The True Health Initiative—a group of more than 400 world-renowned health experts—aims to clarify healthy and sustainable living by dispelling health myths and publicizing truths with a unified voice. The initiative supports six principles for a world with less chronic disease: forks, feet, fingers, sleep, stress, and love.
114. Tufts University Gerald J. and Dorothy R. Friedman School of Nutrition Science and Policy
The Friedman School pursues research and offers education programs that cover every part of health and the food system, from molecular nutrition to sustainability. Led by Dean Dariush Mozaffarian, the school includes faculty such as biomedical scientists, economists, nutritionists, physicians, and political scientists who understand the changes needed to generate real-world impacts in global development and health.
115. West and Central African Council for Agricultural Research (CORAF)
CORAF, Africa’s largest sub-regional research organization, works on improving small farmer efficiency and promoting agribusiness in 23 countries.

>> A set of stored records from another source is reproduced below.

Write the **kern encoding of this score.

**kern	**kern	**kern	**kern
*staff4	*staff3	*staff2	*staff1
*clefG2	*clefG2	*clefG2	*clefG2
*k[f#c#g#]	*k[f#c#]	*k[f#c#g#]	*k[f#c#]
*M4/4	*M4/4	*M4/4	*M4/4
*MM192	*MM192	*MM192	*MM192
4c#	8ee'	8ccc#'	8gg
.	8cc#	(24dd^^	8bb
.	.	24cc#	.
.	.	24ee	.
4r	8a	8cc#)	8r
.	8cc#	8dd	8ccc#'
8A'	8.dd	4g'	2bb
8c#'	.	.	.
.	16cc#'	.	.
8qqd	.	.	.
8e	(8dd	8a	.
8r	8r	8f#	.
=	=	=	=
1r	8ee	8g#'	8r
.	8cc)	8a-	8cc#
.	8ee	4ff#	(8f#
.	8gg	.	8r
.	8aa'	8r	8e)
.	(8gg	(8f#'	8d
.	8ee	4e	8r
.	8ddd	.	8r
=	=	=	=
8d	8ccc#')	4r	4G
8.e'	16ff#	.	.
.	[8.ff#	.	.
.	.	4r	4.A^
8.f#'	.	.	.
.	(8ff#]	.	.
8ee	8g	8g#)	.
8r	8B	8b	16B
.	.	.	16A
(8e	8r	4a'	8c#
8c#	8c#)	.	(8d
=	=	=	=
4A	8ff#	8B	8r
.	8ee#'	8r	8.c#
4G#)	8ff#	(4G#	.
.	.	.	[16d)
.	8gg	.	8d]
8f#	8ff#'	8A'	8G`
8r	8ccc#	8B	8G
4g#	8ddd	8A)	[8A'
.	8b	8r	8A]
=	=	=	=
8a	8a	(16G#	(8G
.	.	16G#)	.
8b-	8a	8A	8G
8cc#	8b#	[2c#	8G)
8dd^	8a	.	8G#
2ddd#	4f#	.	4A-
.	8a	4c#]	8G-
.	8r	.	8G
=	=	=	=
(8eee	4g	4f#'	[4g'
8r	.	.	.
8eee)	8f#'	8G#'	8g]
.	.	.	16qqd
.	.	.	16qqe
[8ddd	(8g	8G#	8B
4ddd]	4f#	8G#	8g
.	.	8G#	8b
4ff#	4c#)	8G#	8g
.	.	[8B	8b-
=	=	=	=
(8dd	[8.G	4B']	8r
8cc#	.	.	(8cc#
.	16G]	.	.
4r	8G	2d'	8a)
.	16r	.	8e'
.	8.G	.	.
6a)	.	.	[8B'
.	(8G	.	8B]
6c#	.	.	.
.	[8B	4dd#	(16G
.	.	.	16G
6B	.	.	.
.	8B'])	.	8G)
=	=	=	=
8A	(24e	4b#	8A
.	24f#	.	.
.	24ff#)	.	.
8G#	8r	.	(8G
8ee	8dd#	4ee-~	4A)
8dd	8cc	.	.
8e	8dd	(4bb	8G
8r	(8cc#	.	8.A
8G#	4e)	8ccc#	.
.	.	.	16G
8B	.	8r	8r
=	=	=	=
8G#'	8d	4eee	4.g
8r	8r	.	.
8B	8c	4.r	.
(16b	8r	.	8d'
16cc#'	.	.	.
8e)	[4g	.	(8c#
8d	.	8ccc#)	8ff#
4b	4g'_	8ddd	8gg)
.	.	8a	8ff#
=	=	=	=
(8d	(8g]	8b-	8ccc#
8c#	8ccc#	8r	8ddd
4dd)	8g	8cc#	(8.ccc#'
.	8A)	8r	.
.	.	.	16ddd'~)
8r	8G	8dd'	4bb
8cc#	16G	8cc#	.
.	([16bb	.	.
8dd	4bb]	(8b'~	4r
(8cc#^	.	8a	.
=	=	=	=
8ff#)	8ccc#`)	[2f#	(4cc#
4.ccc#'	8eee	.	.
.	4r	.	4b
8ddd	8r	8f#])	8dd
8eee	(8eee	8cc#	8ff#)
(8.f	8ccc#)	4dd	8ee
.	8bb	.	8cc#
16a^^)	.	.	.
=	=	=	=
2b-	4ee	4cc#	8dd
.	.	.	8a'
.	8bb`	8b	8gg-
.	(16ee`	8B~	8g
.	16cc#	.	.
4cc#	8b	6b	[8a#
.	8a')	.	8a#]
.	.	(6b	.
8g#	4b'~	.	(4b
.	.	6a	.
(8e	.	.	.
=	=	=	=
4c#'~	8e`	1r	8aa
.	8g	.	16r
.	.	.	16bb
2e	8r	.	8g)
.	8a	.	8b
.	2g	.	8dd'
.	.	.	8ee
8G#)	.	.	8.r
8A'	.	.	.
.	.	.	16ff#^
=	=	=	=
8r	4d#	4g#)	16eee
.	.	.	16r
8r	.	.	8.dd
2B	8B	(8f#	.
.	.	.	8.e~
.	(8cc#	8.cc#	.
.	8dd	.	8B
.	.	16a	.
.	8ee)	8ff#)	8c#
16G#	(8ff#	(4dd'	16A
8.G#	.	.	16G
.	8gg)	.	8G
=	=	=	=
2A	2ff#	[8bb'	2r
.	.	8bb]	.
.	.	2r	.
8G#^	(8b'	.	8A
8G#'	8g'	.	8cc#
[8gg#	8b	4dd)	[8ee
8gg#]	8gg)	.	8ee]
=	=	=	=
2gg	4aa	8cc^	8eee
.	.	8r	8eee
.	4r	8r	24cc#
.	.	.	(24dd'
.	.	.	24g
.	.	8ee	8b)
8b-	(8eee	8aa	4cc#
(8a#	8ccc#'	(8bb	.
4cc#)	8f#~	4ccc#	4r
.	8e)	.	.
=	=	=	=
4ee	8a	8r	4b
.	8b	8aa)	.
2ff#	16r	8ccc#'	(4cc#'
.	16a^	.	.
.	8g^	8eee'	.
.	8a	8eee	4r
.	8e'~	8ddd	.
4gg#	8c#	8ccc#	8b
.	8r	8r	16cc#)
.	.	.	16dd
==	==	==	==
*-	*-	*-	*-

The organization’s West Africa Agricultural Productivity Program (WAAPP) develops and accelerates agricultural innovations as a response to increasing challenges in agricultural productivity of the region. Areas of action include boosting aquaculture, closing the gender gap, improving market access, and involving youth in agriculture.
116. Wholesome Wave
Wholesome Wave started in 2007 with the mission to ensure low-income communities had equal access to healthy and healing foods. They make good food affordable through the Fruit & Vegetable Prescription Program, empowering doctors to write families prescriptions for produce, and the Double Value Coupon Program, doubling the power of federal benefits such as the Supplemental Nutrition Assistance Program (SNAP).
117. World Central Kitchen and ThinkFoodGroup
Chef Jose Andres established ThinkFoodGroup to manage restaurants, hotels, and food products worldwide, but also drive education and philanthropy in the food sector. ThinkFoodGroup’s World Central Kitchen, a traveling kitchen that responds to hardships and disasters with emergency meal donations, recently responded to natural disasters in Puerto Rico, California, and Tijuana. World Central Kitchen also provides education, economic opportunities, and food security to communities as they rebuild their livelihoods. Since 2010 they have empowered people, strengthened the economy, developed key partnerships, created a skilled workforce, and helped communities feed themselves.
118. World Food Programme
The World Food Programme (WFP) is the food-assistance branch of the United Nations working to address global hunger and food insecurity through humanitarian operations and development programs. In order to fast track their vision of Zero Hunger, WFP’s Innovation Accelerator identifies and scales solutions developed by entrepreneurs and start-ups through financial support, mentorship, and global field reach.
119. World Resources Institute (WRI)
WRI is a global research organization working to address critical issues at the intersection of development and the environment. WRI’s 2019 report, Creating a Sustainable Food Future, provides a five-course menu of solutions to feed the world in a sustainable manner, including proposed actions for different stakeholders of the food system. WRI’s work spans 60 countries, linking topics of climate, energy, food, cities, forests, water, and oceans.
Your Bountiful Harvest, a sustainable urban farm and garden consultation service in Chicago, Illinois, works on teaching people how to feed themselves. Your Bountiful Harvest provides guidance, organic seedlings, and farmer training through on-site visits to urban gardens and green spaces, with the goal of increasing people’s self-sufficiency through sustainable farming.